第五章 その四

「唯?どこにいったの?」


 ランドリルームで三人分の洗濯をしながら走り回っていた我が子がいないことに気が付いた。


「あの子ったら・・・どこに行ったのかしら・・・ゆいー?」


 そう言いながら館の中を歩いて声をかけていく。


「こっちだよー、あいまーま。」


「こらー、ゆいー?どこにいったー?」


 そう優しく声をかけながら声の聞こえた上の階へ向かう。


「二階にいるの?唯?」


 そう言って二階の部屋を一部屋ずつドアを開けて探していく。もちろん明りをつけて。


「もう、どこにいったの?」


「こっちだよー。」


 さらに上階から声が聞こえる。


「もう、三階にいるのね?今行くから待ってるのよ?」


 そう言って三階に向かい、ちょうど玄関の真上に当たる部屋で唯を見つける。


「みーつけた。」


 少女はキャッキャッと声を上げて喜んでいる。この年ごろの子供たちはかくれんぼが仕事みたいなものだ。


「さぁ、一緒にお洗濯しましょうね。」


 そう言って少女を抱きかかえて一回に戻ろうとしたときだった。


 ガチャン


 玄関の鍵が開く音が聞こえた。舞が買い物に行ってから三十分くらいしかたっていない。買い物をして帰ってくるにはまだ早い時間だ。『強盗?』それが最も最初に頭をよぎった言葉だった。唯を抱きかかえたまま、三階の部屋で聞き耳を立てる。声は聞こえないが、足音は上に上がってきているようだ。


 バタンッ


 二階のどこかの部屋の扉が閉まる音が聞こえる。


「唯、声を出しちゃダメよ。これから一階まで行くからね。」


 少女は声を出さずに素直に頷く。


「いい子ね。」


 そう言って足音を立てないように静かに一階に向かった。



「ここに隠れてるのよ?ママが呼ぶまで絶対に出てきちゃダメ。」


 少女は先ほどの約束通りに声を出さずに頷いた。


「また後でね。」


 そう言って、武器になりそうなものを探す。


「武器なんてないわよね・・・」


 あまりに頼りないが、ないよりもマシだろうと思い小さめの果物ナイフを手にする。


「こんなもの持った方が危険かしら。」


 自嘲気味に呟く。


「それにしても、こんな田舎町に強盗なんて・・・」


 そう考えながら、ブレーカに手をかけてスイッチを切る。だが、そこは女性。あまり電気関係に詳しくないようで、メインのブレーカではない一階と玄関フロアのブレーカを切ったようだ。

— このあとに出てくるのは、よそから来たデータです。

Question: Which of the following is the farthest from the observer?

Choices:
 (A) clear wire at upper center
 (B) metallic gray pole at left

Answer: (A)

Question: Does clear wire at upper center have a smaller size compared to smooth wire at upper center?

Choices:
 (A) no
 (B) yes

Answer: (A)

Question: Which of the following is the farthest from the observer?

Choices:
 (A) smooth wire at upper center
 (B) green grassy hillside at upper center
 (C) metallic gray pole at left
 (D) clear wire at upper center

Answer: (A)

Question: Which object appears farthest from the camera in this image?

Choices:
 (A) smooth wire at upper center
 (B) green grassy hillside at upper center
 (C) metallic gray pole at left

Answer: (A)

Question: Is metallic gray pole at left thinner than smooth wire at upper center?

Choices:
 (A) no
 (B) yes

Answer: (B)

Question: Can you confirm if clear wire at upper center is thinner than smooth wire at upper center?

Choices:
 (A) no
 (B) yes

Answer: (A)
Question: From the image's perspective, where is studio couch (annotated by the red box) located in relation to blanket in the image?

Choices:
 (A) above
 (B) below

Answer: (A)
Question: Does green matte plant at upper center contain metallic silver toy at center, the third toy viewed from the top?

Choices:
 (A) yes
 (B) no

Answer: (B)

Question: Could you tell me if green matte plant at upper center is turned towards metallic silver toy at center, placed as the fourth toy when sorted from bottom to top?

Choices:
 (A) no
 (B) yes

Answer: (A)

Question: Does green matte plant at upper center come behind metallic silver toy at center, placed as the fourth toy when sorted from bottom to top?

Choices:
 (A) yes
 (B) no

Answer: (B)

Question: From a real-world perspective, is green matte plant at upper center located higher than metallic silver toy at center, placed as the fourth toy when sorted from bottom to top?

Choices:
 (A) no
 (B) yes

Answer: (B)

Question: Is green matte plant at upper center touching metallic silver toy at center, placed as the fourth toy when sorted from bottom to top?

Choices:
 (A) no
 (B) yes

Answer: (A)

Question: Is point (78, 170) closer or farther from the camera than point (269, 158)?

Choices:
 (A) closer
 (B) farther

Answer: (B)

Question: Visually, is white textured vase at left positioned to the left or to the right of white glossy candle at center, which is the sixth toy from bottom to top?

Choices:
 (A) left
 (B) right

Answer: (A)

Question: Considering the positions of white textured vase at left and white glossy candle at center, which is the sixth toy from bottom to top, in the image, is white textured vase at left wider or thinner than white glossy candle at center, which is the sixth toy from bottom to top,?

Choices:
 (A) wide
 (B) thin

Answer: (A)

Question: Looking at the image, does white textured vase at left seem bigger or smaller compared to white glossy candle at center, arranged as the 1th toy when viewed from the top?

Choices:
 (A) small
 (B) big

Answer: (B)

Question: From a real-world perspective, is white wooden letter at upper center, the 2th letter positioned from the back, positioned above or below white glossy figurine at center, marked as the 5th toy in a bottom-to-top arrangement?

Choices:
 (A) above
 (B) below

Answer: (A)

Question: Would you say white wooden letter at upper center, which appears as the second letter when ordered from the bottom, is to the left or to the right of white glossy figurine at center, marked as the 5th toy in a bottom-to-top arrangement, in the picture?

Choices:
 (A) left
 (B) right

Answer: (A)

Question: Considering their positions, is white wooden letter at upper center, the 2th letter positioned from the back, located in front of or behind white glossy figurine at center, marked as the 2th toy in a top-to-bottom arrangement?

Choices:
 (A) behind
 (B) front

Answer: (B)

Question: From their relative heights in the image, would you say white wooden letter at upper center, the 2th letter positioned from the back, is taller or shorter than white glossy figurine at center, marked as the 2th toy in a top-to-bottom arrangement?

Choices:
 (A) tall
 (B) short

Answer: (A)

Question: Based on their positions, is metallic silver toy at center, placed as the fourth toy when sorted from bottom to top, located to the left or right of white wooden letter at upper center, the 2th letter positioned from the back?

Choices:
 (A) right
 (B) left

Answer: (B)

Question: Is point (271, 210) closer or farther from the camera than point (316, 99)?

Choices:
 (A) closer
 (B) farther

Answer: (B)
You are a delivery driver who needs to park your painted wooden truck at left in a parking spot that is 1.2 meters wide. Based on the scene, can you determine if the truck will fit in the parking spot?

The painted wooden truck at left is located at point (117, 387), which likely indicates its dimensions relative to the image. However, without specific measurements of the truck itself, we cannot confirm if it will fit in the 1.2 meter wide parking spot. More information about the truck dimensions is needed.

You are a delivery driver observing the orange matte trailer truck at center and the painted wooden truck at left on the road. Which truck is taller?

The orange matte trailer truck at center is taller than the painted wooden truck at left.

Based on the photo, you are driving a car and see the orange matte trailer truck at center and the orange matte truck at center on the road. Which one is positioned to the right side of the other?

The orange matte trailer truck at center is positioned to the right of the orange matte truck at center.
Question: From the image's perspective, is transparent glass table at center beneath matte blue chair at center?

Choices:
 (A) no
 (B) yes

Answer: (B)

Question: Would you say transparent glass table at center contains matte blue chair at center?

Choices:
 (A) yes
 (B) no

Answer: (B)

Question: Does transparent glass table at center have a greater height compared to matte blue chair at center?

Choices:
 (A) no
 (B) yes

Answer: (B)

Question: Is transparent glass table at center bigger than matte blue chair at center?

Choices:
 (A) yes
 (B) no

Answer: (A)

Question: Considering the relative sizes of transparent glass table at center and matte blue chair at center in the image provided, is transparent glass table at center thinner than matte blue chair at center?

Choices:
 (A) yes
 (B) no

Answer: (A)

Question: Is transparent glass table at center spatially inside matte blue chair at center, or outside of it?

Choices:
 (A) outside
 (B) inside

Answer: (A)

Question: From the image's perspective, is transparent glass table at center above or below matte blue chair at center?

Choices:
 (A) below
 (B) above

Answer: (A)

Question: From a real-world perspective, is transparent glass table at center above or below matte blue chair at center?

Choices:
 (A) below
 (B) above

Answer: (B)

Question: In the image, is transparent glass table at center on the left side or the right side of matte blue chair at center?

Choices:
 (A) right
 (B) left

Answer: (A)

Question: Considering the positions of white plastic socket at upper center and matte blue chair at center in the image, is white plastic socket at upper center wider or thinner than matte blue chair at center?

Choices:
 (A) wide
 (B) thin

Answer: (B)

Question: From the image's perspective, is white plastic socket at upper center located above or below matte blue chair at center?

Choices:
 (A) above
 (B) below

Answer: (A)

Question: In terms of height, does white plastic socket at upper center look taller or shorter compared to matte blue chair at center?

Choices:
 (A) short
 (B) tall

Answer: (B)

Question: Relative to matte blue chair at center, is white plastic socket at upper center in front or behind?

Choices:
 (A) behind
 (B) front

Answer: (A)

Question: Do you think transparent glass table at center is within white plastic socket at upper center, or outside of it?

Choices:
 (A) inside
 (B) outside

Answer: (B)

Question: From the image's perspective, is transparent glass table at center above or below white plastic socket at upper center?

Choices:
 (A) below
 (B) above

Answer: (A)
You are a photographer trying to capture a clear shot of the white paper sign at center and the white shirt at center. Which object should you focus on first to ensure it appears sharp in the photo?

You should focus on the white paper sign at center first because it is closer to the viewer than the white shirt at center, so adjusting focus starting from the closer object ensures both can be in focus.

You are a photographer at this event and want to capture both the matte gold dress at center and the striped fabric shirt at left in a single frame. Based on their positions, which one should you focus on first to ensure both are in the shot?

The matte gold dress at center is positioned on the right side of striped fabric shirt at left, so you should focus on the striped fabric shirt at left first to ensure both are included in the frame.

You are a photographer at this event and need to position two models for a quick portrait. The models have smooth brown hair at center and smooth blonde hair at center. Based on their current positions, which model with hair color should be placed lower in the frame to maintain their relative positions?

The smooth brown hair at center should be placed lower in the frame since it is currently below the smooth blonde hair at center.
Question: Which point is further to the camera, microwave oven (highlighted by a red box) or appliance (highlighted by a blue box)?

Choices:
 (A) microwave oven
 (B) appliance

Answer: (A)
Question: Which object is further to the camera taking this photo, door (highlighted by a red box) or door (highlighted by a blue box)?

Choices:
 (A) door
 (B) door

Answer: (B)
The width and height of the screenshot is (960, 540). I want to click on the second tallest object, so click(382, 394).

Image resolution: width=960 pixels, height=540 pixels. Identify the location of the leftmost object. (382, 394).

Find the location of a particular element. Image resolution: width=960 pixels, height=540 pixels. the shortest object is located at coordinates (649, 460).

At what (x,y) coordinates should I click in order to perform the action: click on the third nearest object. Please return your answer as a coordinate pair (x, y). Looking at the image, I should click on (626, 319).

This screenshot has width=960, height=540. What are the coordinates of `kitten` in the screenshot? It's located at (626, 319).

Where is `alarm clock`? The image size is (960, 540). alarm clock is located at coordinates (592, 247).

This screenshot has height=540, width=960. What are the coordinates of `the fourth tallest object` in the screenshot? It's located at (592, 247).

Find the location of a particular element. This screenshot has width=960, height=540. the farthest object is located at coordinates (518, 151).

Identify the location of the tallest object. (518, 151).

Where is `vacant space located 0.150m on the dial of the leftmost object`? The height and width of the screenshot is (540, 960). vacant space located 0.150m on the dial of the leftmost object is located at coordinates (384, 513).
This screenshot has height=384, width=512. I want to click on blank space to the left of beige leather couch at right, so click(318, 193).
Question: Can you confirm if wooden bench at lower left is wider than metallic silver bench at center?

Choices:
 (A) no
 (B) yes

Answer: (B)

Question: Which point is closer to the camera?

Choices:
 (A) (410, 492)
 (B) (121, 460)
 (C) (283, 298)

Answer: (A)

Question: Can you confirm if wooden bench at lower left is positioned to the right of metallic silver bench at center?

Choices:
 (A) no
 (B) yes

 彼女は聞き耳を立てながら、一階のドアの近くで侵入者の動向を探る。どうやら二階から降りて一度外に出たようだが、すぐにまた戻ってきて、そして再度二階へ向かったようだ。


「どういうつもりなのかしら・・・」


 足音は二階から聞こえてくる。足音は一つ。つまり侵入者は一人。


「一人なら何とかなるかもしれない。」


 そう考え一階の部屋からゆっくりと出て耳を澄ませる。


 ギシッギシッ・・・


 足音の主は三階へ向かうようだ。


「三階は・・・私たちの部屋・・・」


 何を思ったのか足音を殺したまま三階へ向かう。この状況で犯人と対峙するつもりなのだろうか。どんな相手かもわからない状況で、強盗と対峙するのは死を意味する可能性が高いのに、だ。


「あの部屋には・・・」


 そして三階にたどり着いた瞬間。


 ドンッ


 何かに突き飛ばされたような衝撃。そして浮遊感。


「キャーッ」


 思わず悲鳴を上げるが、その後次々と襲い掛かる衝撃に次の言葉が出ない。



 走馬燈・・・今までの人生がフラッシュバックするように脳裏をよぎる。


「そうか・・・私・・・階段から突き飛ばされ・・・たんだ。」


 声は出ない。体も動かない。薄れゆく意識の中で思う。


『自分の生まれた町で、娘を産むことができた。生き別れの妹にも出会えた。満足だよ・・・いい人生だったかはわからないけど・・・きっと笑って逝ける。』


 その時、彼女の体を抱き起そうとする青年。それは和樹だった。ぼやけた視界の中で見たのは彼の顔。恐怖に驚く彼の顔。


 そして、脳裏に浮かぶ鮮明な映像。明らかに今の時代より未来と思われる映像。そこに見えたのは一人の青年の成長の記録。いや、記憶なのだろうか。